• WHAT YOU HAVE TO DO:
In the entries below, find the line with "TENTE PADDOCK STAGE6 MK2" and the line with "TENTE MK2 + CLOISONS +". Reproduce those two lines and every line between them exactly, and nothing more.

• SOURCE DATA:
————————

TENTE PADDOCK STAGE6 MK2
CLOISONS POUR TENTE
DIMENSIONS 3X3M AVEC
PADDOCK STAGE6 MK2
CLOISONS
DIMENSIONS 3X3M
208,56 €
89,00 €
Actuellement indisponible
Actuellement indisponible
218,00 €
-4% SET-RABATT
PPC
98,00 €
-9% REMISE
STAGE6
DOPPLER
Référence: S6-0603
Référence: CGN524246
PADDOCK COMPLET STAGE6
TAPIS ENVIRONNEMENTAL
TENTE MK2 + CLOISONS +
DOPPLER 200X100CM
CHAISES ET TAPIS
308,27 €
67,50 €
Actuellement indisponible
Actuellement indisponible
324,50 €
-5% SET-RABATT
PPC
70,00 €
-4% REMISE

————————

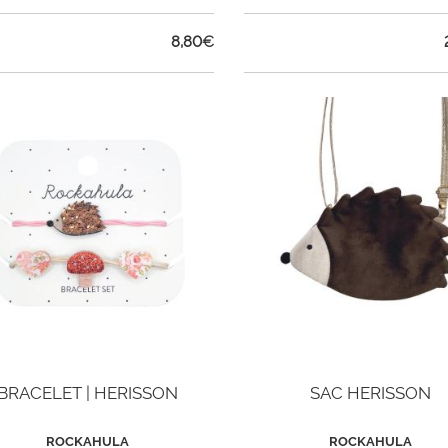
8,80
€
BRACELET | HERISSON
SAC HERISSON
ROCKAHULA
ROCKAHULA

————————

• RESULT:
TENTE PADDOCK STAGE6 MK2
CLOISONS POUR TENTE
DIMENSIONS 3X3M AVEC
PADDOCK STAGE6 MK2
CLOISONS
DIMENSIONS 3X3M
208,56 €
89,00 €
Actuellement indisponible
Actuellement indisponible
218,00 €
-4% SET-RABATT
PPC
98,00 €
-9% REMISE
STAGE6
DOPPLER
Référence: S6-0603
Référence: CGN524246
PADDOCK COMPLET STAGE6
TAPIS ENVIRONNEMENTAL
TENTE MK2 + CLOISONS +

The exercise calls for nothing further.